I grew up in a world in which China might as well have been on another planet. Ordinary citizens were not allowed to go there. Ideologically, we knew it was an evil place. Simply to be there at all was a radical experience for U.S. citizens of my generation. And yet, there I was, waiting patiently for breakfast in a revolving restaurant atop a hotel in Xi’an, with the purpose of visiting the terracotta warriors who were created in the third century B.C.E. To me, all of this was remarkable in itself. Adding the voice of Karen Carpenter singing her “shalalala’s” and “whoaohohoh’s” seemed so incongruous as to make the event seem almost beyond belief.  Worlds from vastly different historical periods and cultures had collided, yet strangely, remained unchanged. The moment seemed scripted, as if part of someone’s imagination. In no way did it seem normal.

The spell of the moment was soon broken with the arrival of more customers. In short order the clatter of silverware and china, combined with the hubbub of breakfast conversations, relegated the Carpenters to the background.

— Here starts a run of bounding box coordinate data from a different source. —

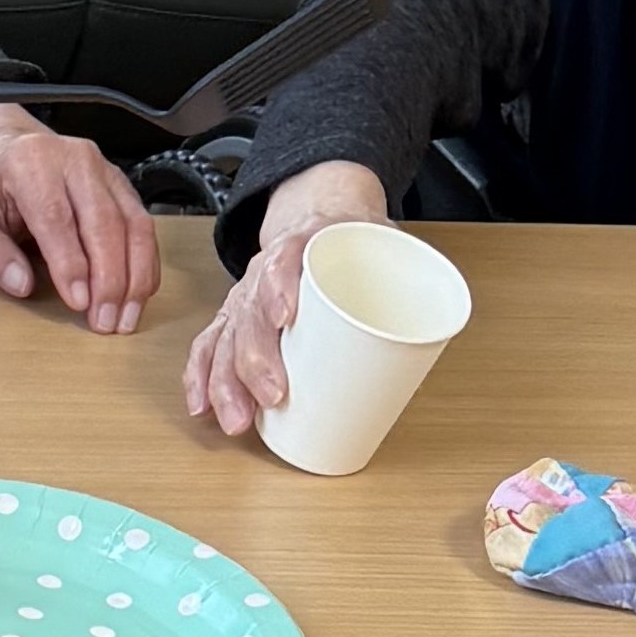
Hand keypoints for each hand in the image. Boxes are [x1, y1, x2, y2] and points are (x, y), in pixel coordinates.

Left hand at [0, 106, 159, 332]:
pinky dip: (145, 265)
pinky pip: (144, 227)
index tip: (78, 302)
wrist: (10, 152)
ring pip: (133, 225)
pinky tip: (138, 295)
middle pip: (103, 221)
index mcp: (32, 162)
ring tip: (125, 318)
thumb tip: (21, 284)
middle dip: (109, 278)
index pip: (56, 216)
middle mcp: (75, 160)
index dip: (70, 263)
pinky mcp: (124, 186)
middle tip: (104, 321)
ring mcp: (106, 171)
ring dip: (134, 277)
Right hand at [181, 160, 387, 432]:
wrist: (322, 217)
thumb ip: (407, 277)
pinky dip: (201, 378)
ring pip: (224, 337)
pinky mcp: (235, 319)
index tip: (286, 317)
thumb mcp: (387, 245)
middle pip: (249, 311)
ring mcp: (246, 296)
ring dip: (224, 381)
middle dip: (254, 359)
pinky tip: (201, 407)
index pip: (285, 258)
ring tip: (236, 419)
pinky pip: (209, 347)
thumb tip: (434, 325)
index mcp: (304, 243)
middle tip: (272, 395)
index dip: (280, 285)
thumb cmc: (357, 242)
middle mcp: (265, 271)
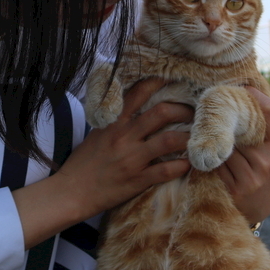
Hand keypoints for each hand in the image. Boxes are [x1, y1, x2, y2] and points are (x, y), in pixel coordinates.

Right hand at [61, 77, 193, 217]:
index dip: (159, 82)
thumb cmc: (84, 162)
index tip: (174, 77)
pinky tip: (189, 163)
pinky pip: (166, 170)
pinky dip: (182, 166)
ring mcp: (132, 158)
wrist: (72, 191)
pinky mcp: (137, 180)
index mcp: (114, 122)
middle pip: (162, 113)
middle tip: (194, 113)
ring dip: (188, 137)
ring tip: (197, 136)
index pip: (138, 93)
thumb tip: (134, 106)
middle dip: (183, 110)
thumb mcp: (97, 133)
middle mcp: (124, 136)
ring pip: (169, 140)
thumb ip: (116, 120)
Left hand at [216, 87, 269, 225]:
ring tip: (206, 132)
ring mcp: (252, 177)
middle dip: (226, 120)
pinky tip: (205, 153)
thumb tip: (245, 95)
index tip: (244, 87)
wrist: (258, 212)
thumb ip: (262, 132)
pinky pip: (216, 163)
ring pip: (224, 146)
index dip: (258, 97)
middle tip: (212, 106)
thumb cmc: (262, 175)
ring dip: (214, 139)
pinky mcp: (235, 189)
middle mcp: (268, 162)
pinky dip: (209, 156)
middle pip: (240, 130)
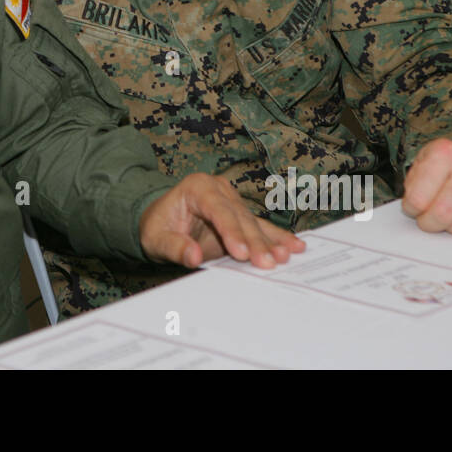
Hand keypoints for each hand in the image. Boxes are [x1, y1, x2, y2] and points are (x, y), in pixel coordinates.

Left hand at [139, 173, 305, 268]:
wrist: (161, 220)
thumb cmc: (158, 227)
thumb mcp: (157, 239)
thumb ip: (174, 247)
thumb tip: (192, 256)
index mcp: (197, 187)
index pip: (217, 210)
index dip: (231, 231)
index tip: (241, 253)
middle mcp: (218, 189)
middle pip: (240, 218)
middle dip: (255, 242)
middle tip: (268, 263)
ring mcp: (232, 200)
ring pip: (253, 223)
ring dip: (271, 241)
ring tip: (287, 255)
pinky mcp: (241, 215)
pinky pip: (260, 227)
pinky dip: (276, 238)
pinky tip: (294, 246)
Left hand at [401, 138, 451, 234]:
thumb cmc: (446, 164)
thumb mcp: (421, 163)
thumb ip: (412, 186)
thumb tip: (413, 213)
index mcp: (445, 153)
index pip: (419, 198)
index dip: (412, 209)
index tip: (413, 207)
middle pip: (445, 213)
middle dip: (431, 224)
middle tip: (428, 220)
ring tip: (449, 220)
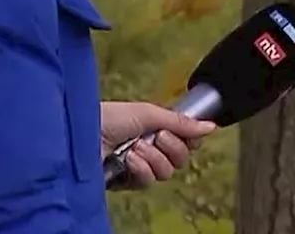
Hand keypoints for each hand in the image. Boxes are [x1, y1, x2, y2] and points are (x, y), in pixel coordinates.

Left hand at [100, 101, 216, 188]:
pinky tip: (129, 159)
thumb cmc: (112, 117)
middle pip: (180, 159)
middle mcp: (151, 149)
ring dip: (154, 157)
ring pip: (166, 172)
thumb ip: (180, 122)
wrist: (83, 133)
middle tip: (157, 136)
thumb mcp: (149, 113)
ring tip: (136, 147)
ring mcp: (139, 167)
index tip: (186, 133)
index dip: (189, 139)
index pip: (186, 141)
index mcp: (156, 129)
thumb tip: (211, 126)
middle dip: (172, 147)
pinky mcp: (127, 182)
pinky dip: (141, 169)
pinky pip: (148, 182)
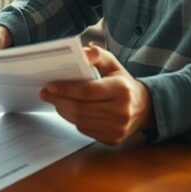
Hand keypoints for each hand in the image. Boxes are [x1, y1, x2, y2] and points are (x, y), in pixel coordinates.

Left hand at [39, 45, 154, 144]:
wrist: (144, 108)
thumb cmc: (123, 84)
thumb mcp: (114, 65)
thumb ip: (98, 56)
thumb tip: (83, 52)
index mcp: (121, 90)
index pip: (87, 91)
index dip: (66, 88)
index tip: (50, 85)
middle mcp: (121, 112)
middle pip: (81, 108)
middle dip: (59, 100)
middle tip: (46, 93)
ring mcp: (117, 128)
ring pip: (80, 121)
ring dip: (63, 110)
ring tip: (55, 100)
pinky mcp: (112, 139)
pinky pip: (85, 130)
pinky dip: (74, 120)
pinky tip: (70, 110)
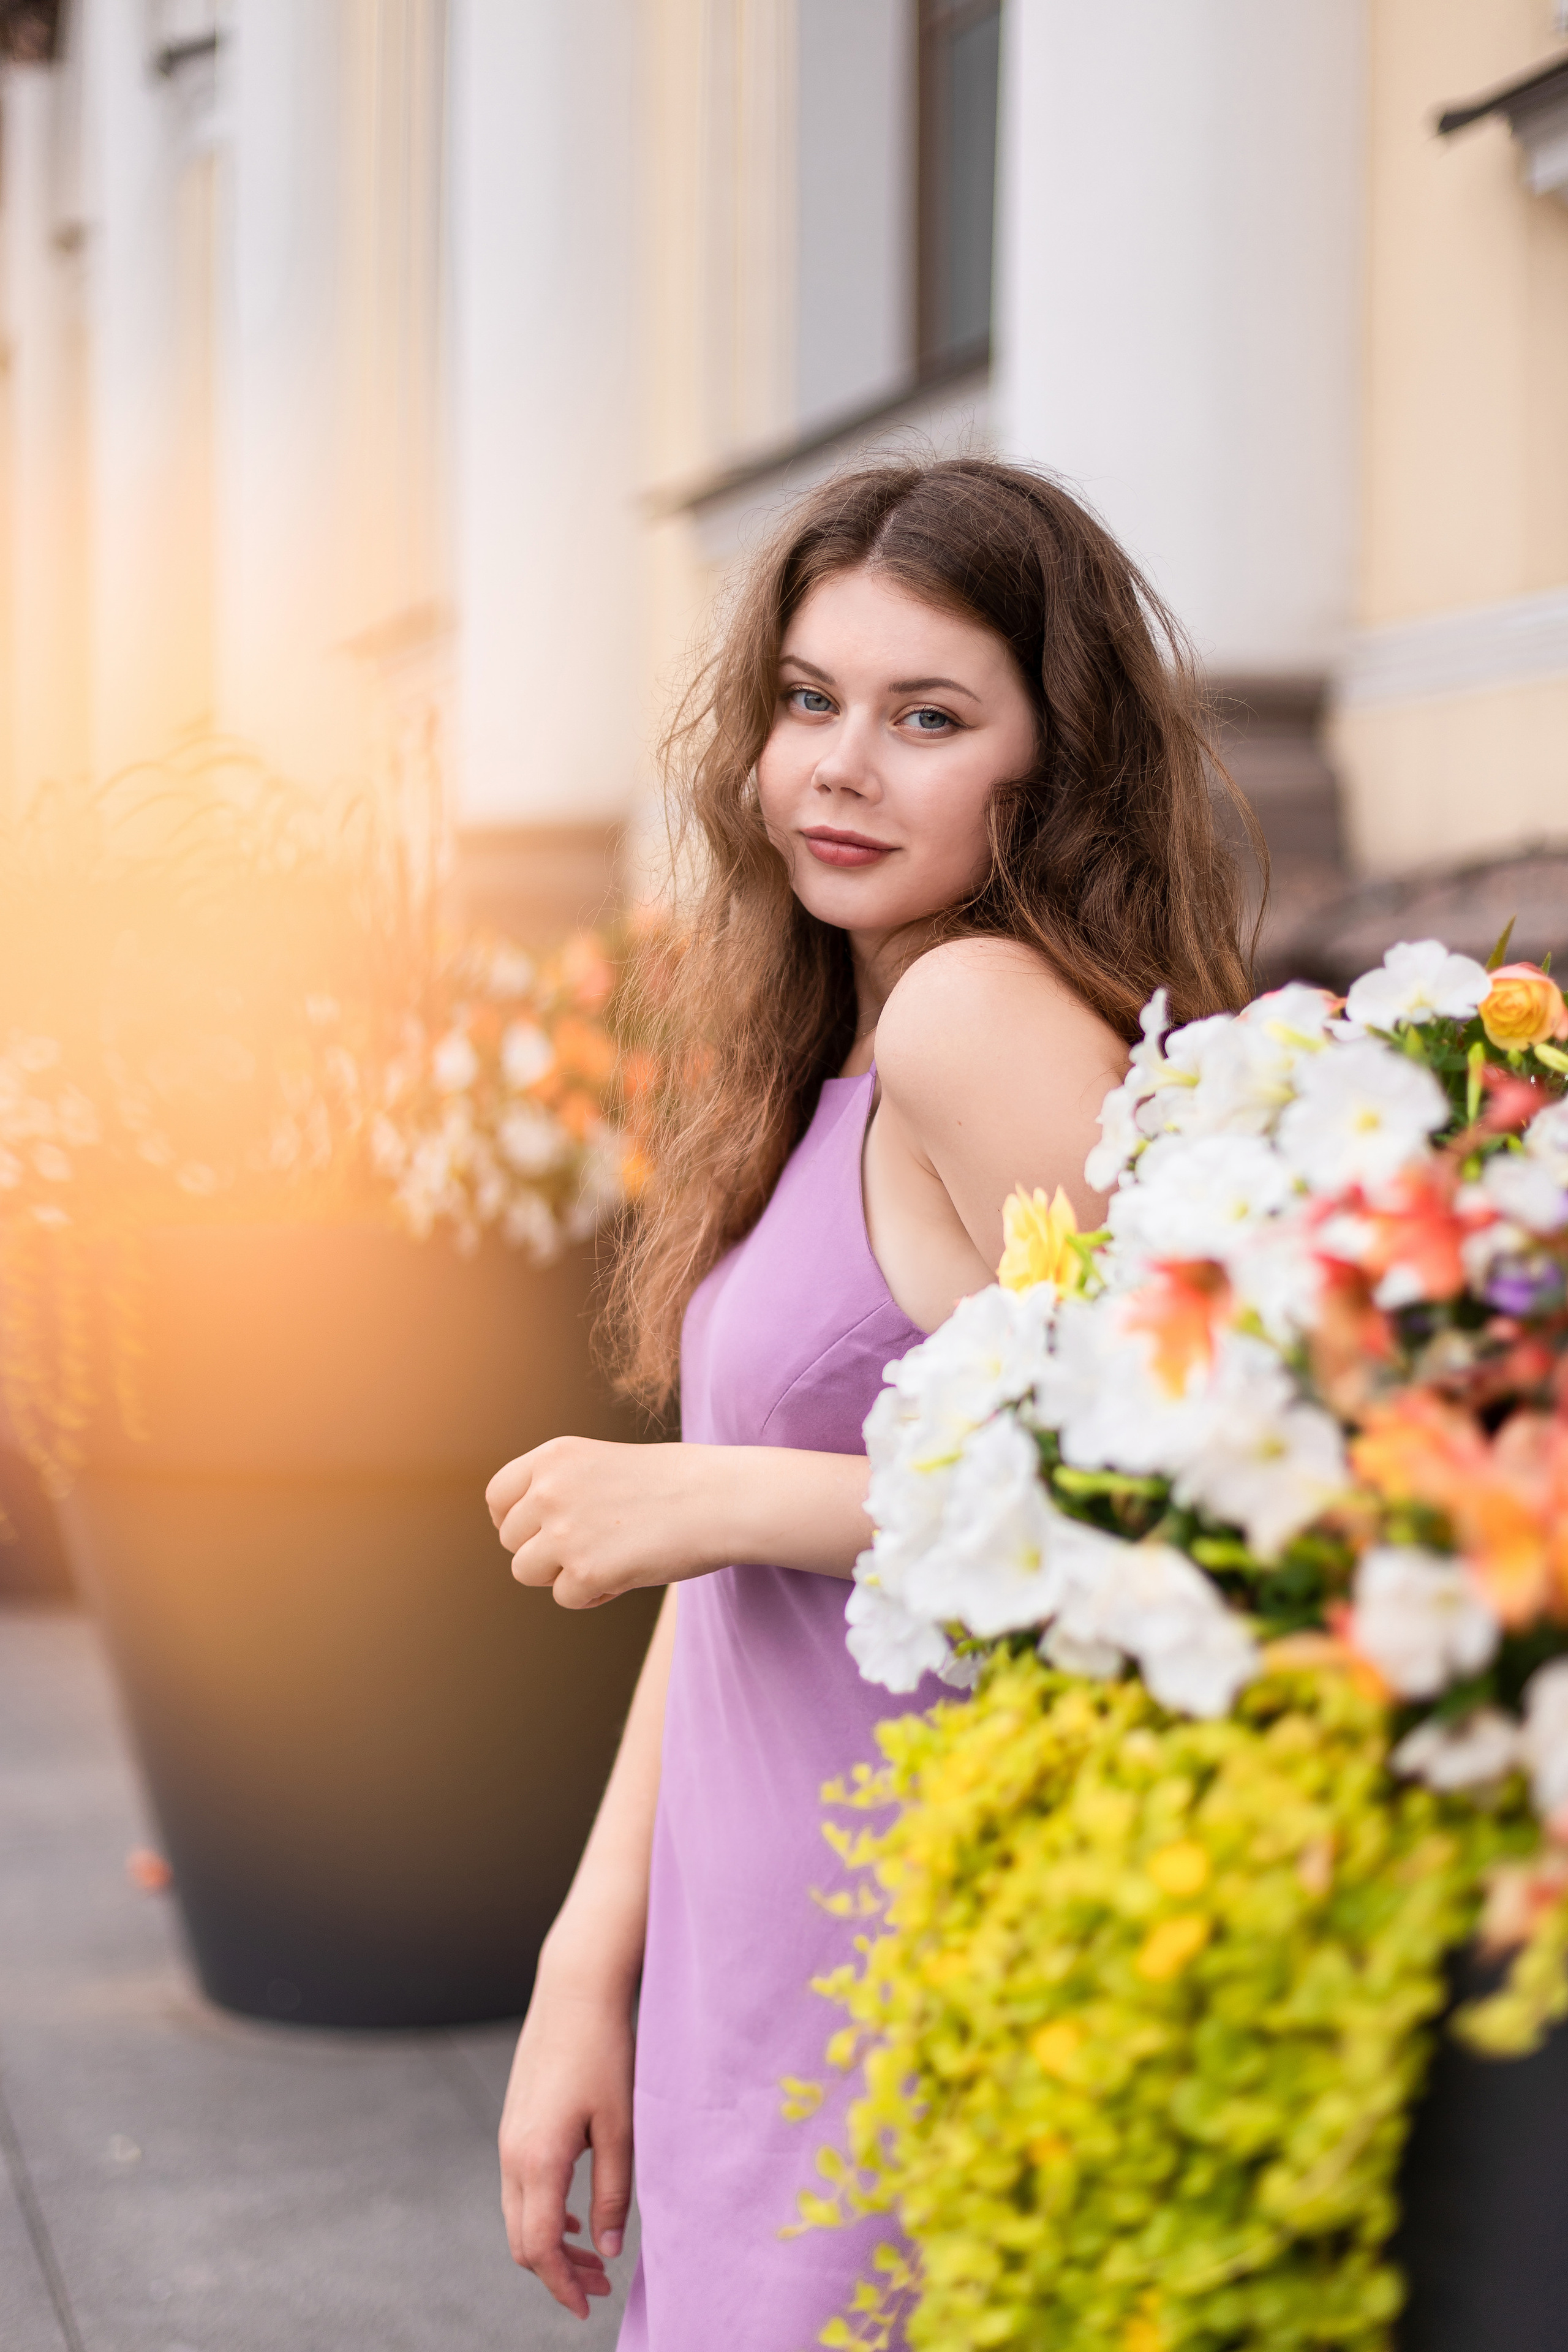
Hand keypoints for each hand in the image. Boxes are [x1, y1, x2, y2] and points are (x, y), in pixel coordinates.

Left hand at [487, 1437, 727, 1608]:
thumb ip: (561, 1488)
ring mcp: (564, 1533)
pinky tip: (627, 1573)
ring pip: (527, 1572)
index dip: (510, 1520)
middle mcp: (549, 1491)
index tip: (534, 1532)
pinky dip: (593, 1594)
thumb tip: (528, 1534)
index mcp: (554, 1457)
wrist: (720, 1499)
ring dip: (562, 1574)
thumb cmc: (674, 1482)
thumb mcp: (603, 1464)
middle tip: (588, 1546)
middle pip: (511, 1541)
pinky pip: (566, 1597)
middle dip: (542, 1551)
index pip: (498, 1495)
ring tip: (606, 1559)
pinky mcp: (586, 1573)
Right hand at [499, 1959, 634, 2318]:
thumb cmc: (605, 2052)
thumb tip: (610, 2249)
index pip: (539, 2248)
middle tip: (600, 2288)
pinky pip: (520, 2187)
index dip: (563, 2285)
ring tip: (596, 2255)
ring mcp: (508, 2138)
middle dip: (558, 2273)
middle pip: (523, 2240)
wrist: (574, 1991)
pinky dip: (545, 2212)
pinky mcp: (515, 2123)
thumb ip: (614, 2191)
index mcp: (538, 2160)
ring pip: (519, 2214)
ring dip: (552, 2243)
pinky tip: (577, 2213)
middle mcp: (512, 2154)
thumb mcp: (620, 2127)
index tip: (589, 2308)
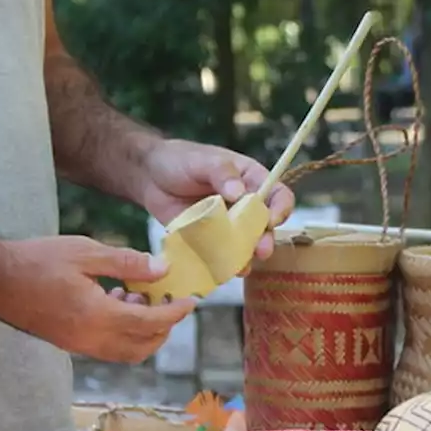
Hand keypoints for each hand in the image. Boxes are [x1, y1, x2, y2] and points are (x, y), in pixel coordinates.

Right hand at [0, 236, 195, 362]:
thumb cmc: (36, 260)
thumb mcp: (85, 252)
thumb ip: (126, 263)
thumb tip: (163, 269)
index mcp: (98, 316)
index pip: (151, 322)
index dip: (175, 313)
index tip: (190, 300)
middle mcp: (91, 339)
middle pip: (144, 346)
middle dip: (164, 326)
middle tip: (166, 298)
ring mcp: (79, 345)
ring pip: (127, 352)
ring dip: (144, 331)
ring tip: (137, 294)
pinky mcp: (69, 343)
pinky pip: (109, 348)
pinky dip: (124, 333)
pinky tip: (115, 300)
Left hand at [137, 139, 295, 261]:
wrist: (149, 176)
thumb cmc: (180, 160)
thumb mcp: (202, 161)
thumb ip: (222, 172)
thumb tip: (239, 192)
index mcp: (251, 181)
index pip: (277, 195)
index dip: (280, 208)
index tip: (272, 220)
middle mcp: (244, 206)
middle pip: (265, 226)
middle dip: (266, 239)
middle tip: (261, 250)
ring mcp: (228, 225)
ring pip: (245, 245)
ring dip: (247, 256)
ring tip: (242, 266)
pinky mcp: (210, 240)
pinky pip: (222, 255)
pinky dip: (223, 264)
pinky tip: (222, 270)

The customers dined, and revolved.

Wide view of terracotta warriors in several columns
Terracotta Warriors – Xi’an, China

Several years have passed since I sat atop that hotel listening to Karen Carpenter sing while I gazed over the city of Xi’an. Yet the passage of time has not erased the connection between her and the terracotta warriors.  If I think of her, I think of them. In my mind they are forever linked. And whenever I see images of the cold-faced, yet life-like, terracotta warriors, I am immediately reminded of the sweet, sweet voice of Karen Carpenter.

2 thoughts on “Karen Carpenter and the Terracotta Warriors

  1. Great personal story about personal experience and about unexpected, though entirely rational, connections in our globalized world. And I love your picture of the warriors, Charles.